2Institute of Computational Neuroscience, University Medical Center Eppendorf-Hamburg, Hamburg University, Hamburg Center of Neuroscience, Germany.
3Department of Psychological and Brain Sciences, Indiana University, Bloomington, USA.
4Leenaards Memory Center, Department of Clinical Neurosciences, Lausanne University Hospital and University of Lausanne, Montpaisible 16, 1011 Lausanne, Switzerland
5Department of Psychology, Max Planck Institute for Human Cognitive and Brain Sciences, Leipzig, Germany.
6Sorbonne University, Paris, France.
7Center for Brain and Cognition, Pompeu Fabra University, Barcelona, Spain.
8Department of Information and Communication Technologies, Pompeu Fabra University, Barcelona, Spain.
9McConnell Brain Imaging Centre, Montréal Neurological Institute, McGill University, Montréal, Canada.
10Department of Health Sciences, Boston University, Boston, MA, USA.
*Email: kayson.fakhar@mrc-cbu.cam.ac.uk
Introduction

Efficient communication is shown to be a key characteristic of the organization of the human brain(Chen et al., 2013). In fact, it was found to bias the wiring economy of the brain networks in its favour by allocating expensive long-range shortcuts among its hubs(van den Heuvel et al., 2012). However, communication efficiency is often defined through specific signalling models — such as routing along shortest paths, broadcasting via parallel pathways, or diffusive random-walk dynamics — that omit important biological aspects of brain dynamics, including conductance delays, oscillations, and inhibitory interactions(Seguin et al., 2023). As a result, a more general framework is needed to characterize optimal signal transmission within a given brain network and to assess whether actual brain communication is truly efficient.


Methods
Here, we introduce a model-agnostic framework based on multi-site virtual lesions in large-scale neural mass models. Our approach uses a game-theoretical perspective: each brain region seeks to maximize its influence over others, subject to constraints from underlying network structure and local dynamics. This perspective yields a mathematically rigorous definition of optimal communication given any model of local dynamics on any arbitrary network structure. We used a linear, nonlinear, and oscillatory neural mass model and compared the resulting optimal influence patterns with those derived from abstract models of signalling, i.e., routing, navigation, broadcasting, and diffusion.


Results
Our results are as follows: First, we found that the broadcasting regime has the closest resemblance to the optimal communication patterns derived from game theory. Second, although the underlying structural connection weight reliably predicts the efficiency of communication between regions, it fails to capture the true influence of weakly connected hub regions. In other words, hubs harness their rich connectivity to broadcast their signal over multiple pathways when they lack a reliable direct connection to their targets.
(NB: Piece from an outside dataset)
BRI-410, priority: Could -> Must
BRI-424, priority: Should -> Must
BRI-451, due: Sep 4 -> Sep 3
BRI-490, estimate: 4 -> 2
Further comparisons with functional connectivity (fMRI-based correlations) and cortico-cortical evoked potentials reveal two additional insights: (i) functional connectivity is a poor indicator of actual information exchange; and (ii) brain communication is likely to take place close to optimal levels.


Discussion
Altogether, this work provides a rigorous, versatile framework for characterizing optimal brain communication, identifies the most influential regions in the network, and offers further evidence supporting efficient signalling in the brain.



Acknowledgements

This work is in part funded by the German Research Foundation (DFG)-SFB 936-178316478-A1; TRR169-A2; SPP 2041/GO 2888/2-2 and the Templeton World Charity Foundation, Inc. (funder DOI 501100011730) under grant TWCF-2022-30510.
References
Chen, Y., Wang, S., Hilgetag, C. C., & Zhou, C. (2013). Trade-off between multiple constraints enables simultaneous formation of modules and hubs in neural systems.PLoS Comput. Biol.,9(3), e1002937.
Seguin, C., Sporns, O., & Zalesky, A. (2023). Brain network communication: Concepts, models and applications.Nat. Rev. Neurosci.,24(9), 557–574.
van den Heuvel, M. P., Kahn, R. S., Goñi, J., & Sporns, O. (2012). High-cost, high-capacity backbone for global brain communication.Proc. Natl. Acad. Sci. U. S. A.,109(28), 11372–11377.